ROME — Iranian-born scholar and mother of two Dr. Halia Manteghi is carrying out research at the archives of Propaganda Fide and at the general archive of the Carmelites.

Born in 1981, Dr. Manteghi studied Spanish philology at the University of Allameh-Tabataba'i in Tehran. She then moved to Spain in 2003 to continue her studies in Spanish. Her postgraduate work in Mediterranean literature fueled her interest in Hellenistic literature, and she went on to earn her PhD in classics from the University of Exeter in England.

Currently, she works at the University of Münster in Germany as a post-doctoral researcher in the Institute for Missiology and the Study of Theologies Beyond Europe within the Faculty of Catholic Theology. Here, her focus is on a Persian theological text written by a Spanish Jesuit missionary at the Mughal court in India in the early 17th century. Once she completed the English translation of the text, the next step was to study its reception, which is what brought her to Rome.

The text, originally sent from India to Persia, was both controversial and influential. Catholic missionaries were very active at the time and the text became a manual on how to preach the Gospel among the Persians. Until then, Persian had never been a language of the church – Arabic or Syriac were used mainly in that region. As well, unlike Eastern Christianity, Roman Catholicism was unknown at the time in Persia. Dr. Manteghi said the text inspired other works, written from Muslim and Catholic perspectives, for the next two centuries.

Dr. Manteghi said Catholic missionaries, and the Jesuit missionary in particular, had an important cultural impact in India in the Mughal court. The wealth of knowledge offered by the Jesuits was warmly welcomed. Among other efforts, the Jesuit had translated many Greek words into Persian, which appealed to the renewed interest in Greek philosophy and literature at the time. However, the missionaries also faced difficulties and tensions working in an Islamic society.

She said interreligious dialogue existed in the Mughal court of the 17th century, but it was an exchange with each side wanting to prove they were right more than sharing of ideas and finding common ground.

“Now things are changing,” explained Dr. Manteghi “especially after Vatican II.”

Dr. Manteghi thinks the pope’s visit to Iraq, March 5-8, is significant for Eastern Christians after all of the suffering they have endured.

“It is very important, a turning point,” she said.
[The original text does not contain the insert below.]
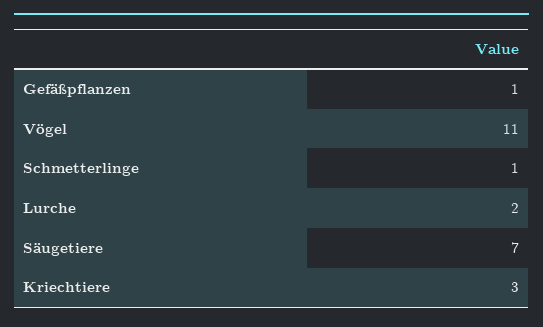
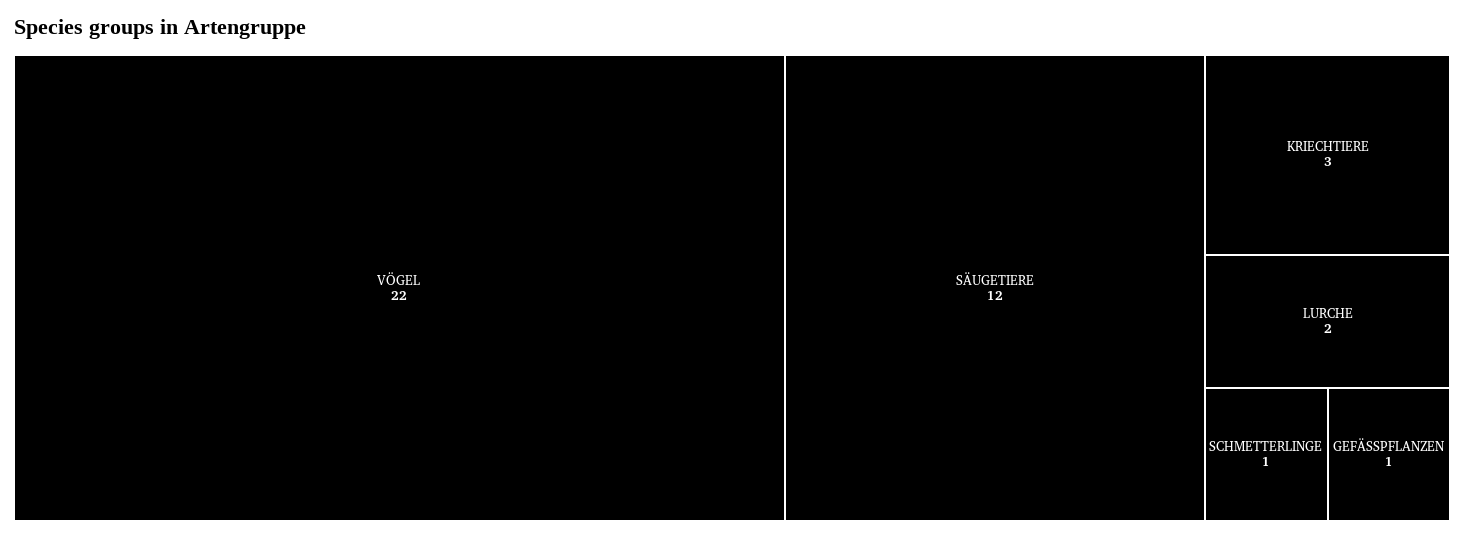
Vögel: 11 -> 22
Säugetiere: 7 -> 12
Dr. Manteghi added that her interest in foreign languages opened new worlds to her.

“If I hadn’t known Spanish, I could not have worked on my current project,” she said.
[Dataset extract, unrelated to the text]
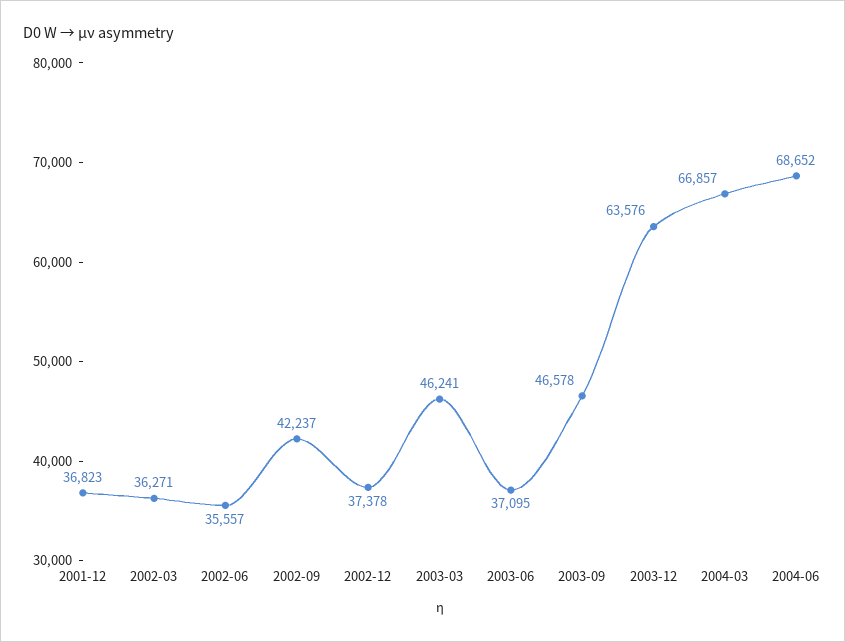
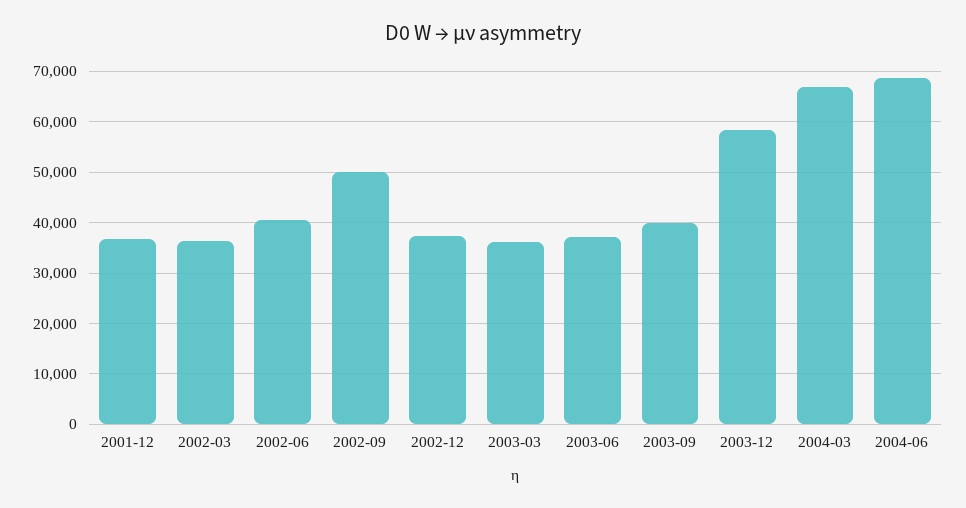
2002-06: 35557 -> 40000
2002-09: 42237 -> 50000
2003-03: 46241 -> 36000
2003-09: 46578 -> 40000
2003-12: 63576 -> 58000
She also shared her reflection on the importance of recognizing the value of the multiplicity of cultures in the world.

“It is important to remember that all countries have their own culture, but we should not think that one is inferior to the other,” she said. “We are different — this is important — but we are also equal.”

Dr. Manteghi has passed on her interest in languages, culture and history to her teenage children, who already speak four languages fluently. Her eldest is very keen on history and wants to go to Iran to visit the historical sites. She said she hopes they will be able to travel there as soon as possible, the COVID situation permitting.

Dr. Manteghi said she looks forward to returning to her children and husband in Münster once her research is complete, but was glad to find a temporary home and an oasis in the middle of Rome at The Lay Centre. She was determined not to let the pandemic stop her in advancing with her project.